Le taux d’intérêt de référence varie selon le mode de financement des avances non rémunérées
Contrairement au jugement de première instance, les juges d’appel opèrent une distinction entre les avances selon leur mode de financement en précisant nettement la référence à retenir.
Pour les avances financées sur fonds propres, le taux doit être établi selon la rémunération que le prêteur pourrait obtenir d’un établissement financier ou d’un organisme assimilé. La cour retient ainsi, conformément à une jurisprudence désormais bien établie, le taux moyen d’intérêts des avances sur titres pratiqués par la Banque de France proposés par la société et non contesté par l’administration fiscale.
Ce choix peut paraitre surprenant car la société proposait en première instance de retenir le taux applicable aux SICAV monétaires ou à des parts de fonds communs de placement monétaire3. Or, le recours à ce type de comparables, particulièrement adaptés s’agissant de déterminer le taux d’intérêt d’avances dont la maturité initiale est inférieure à 1 an et les fonds immédiatement disponibles, a déjà été validé par le Conseil d’État (CE, 31 juill. 2009, n° 301935 et n° 301936, SARL Jean-Marc Brocard et SARL Domaine Sainte-Claire : RJF 2009 n° 1057, concl.
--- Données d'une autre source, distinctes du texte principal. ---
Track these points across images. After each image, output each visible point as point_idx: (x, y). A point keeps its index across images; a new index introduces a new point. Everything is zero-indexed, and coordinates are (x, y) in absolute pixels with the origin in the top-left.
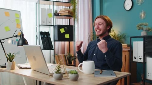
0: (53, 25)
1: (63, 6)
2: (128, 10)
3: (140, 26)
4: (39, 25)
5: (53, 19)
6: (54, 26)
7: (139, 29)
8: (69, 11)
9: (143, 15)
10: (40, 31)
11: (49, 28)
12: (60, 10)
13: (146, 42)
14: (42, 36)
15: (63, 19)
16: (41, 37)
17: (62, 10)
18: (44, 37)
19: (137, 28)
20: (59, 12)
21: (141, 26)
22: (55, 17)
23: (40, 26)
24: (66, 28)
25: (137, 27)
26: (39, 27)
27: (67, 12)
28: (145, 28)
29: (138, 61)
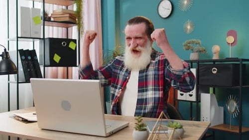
0: (42, 37)
1: (53, 4)
2: (165, 17)
3: (189, 45)
4: (18, 37)
5: (42, 27)
6: (44, 39)
7: (188, 49)
8: (70, 14)
9: (189, 27)
10: (19, 49)
11: (32, 42)
12: (53, 11)
13: (201, 69)
14: (23, 58)
15: (54, 27)
16: (22, 60)
17: (57, 12)
18: (26, 59)
19: (184, 48)
20: (52, 15)
21: (191, 45)
22: (45, 24)
23: (19, 39)
24: (64, 44)
25: (184, 46)
26: (17, 41)
27: (68, 15)
28: (196, 48)
29: (188, 100)
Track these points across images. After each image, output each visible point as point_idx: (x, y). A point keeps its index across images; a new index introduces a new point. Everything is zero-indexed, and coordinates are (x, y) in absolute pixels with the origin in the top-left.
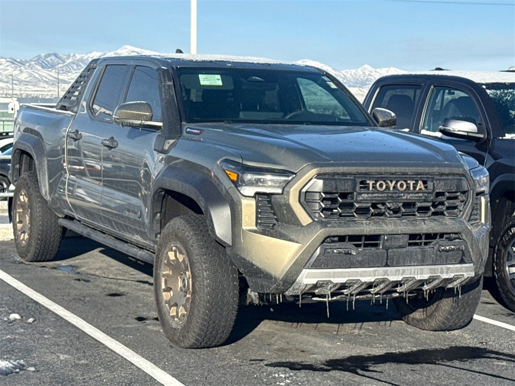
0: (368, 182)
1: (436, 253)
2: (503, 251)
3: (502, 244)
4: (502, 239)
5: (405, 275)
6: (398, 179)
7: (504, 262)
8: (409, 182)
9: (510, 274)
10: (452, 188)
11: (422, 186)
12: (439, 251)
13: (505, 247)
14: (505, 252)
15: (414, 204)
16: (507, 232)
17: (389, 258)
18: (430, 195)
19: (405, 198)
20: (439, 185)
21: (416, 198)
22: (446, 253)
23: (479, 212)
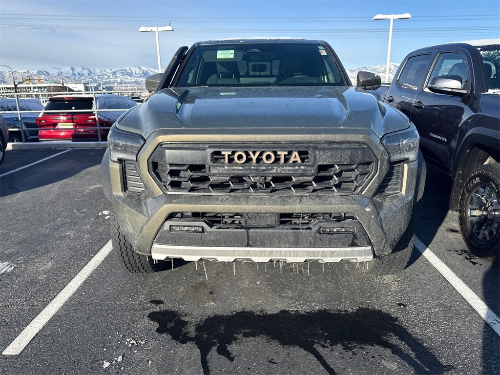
0: (223, 153)
1: (315, 236)
2: (467, 195)
3: (467, 189)
4: (467, 185)
5: (273, 256)
6: (264, 150)
7: (466, 205)
8: (279, 153)
9: (471, 216)
10: (343, 160)
11: (298, 159)
12: (320, 233)
13: (469, 192)
14: (469, 197)
15: (290, 179)
16: (472, 181)
17: (250, 238)
18: (310, 168)
19: (274, 171)
20: (323, 157)
21: (290, 172)
22: (329, 236)
23: (400, 181)
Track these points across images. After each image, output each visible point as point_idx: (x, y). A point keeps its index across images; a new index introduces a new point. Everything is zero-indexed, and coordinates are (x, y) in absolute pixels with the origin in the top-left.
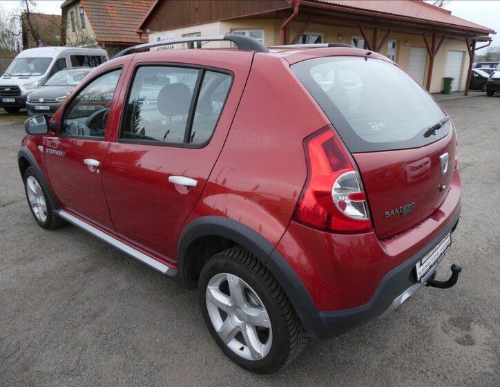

J. Boucher), même si le contribuable doit naturellement justifier de la comparabilité des termes de la transaction à l’étude et des comparables retenus.
Pour les avances financées par l’emprunt, la Cour de Bordeaux affirme que la réintégration doit être déterminée par référence aux intérêts effectivement supportés par la société au cours de chaque exercice, à raison des emprunts qu’elle a contractés. Cette approche, inédite dans le cadre d’avances à court terme, place résolument la question de la détermination du taux d’intérêt sur le terrain des prix de transfert. La cour considère en effet que l’analyse doit porter non seulement sur les caractéristiques des avances consenties mais également sur la situation de la société prêteuse et de son mode de financement. Si la cour n’y fait pas explicitement référence, les travaux de l’OCDE rappellent la nécessité de délimiter avec précision la transaction étudiée, ce qui implique d’analyser son contexte et tous les facteurs susceptibles d’influencer le prix 4. Au cas d’espèce, si les décisions de première instance et d’appel fournissent peu d’éléments, le fait que la société ait eu recours à l’emprunt pour financer une part des avances est une circonstance fondamentale de l’évaluation du taux de marché. Il conviendrait alors de s’assurer que les avances ont été consenties par la société dans des conditions analogues à celles des emprunts souscrits en vue de leur financement.
L’oeil de la pratique
La solution retenue par cet arrêt apporte un nouvel éclairage proposant une distinction inédite selon le mode de financement d’avances de trésorerie à des sociétés liées, que le Conseil d’État devra confirmer puisque cet arrêt fait l’objet d’un pourvoi en cassation.
1 La société avait soutenu en première instance que le taux de référence des SICAV monétaires ou des parts de fonds communs de placement monétaire devait être retenu
2 Les avances ou les prêts non rémunérés consentis à une société étrangère liée constituent un avantage par nature qui n’exige pas de l’administration d’apporter une preuve de l’avantage accordé par l’entreprise
3 À défaut de faire une distinction selon l’origine des fonds, le juge de première instance avait rejeté le recours aux SICAV monétaires par la société en estimant que les avances étaient financées par emprunt
4 OCDE (2022), Principes applicables en matière de prix de transfert, chap. X.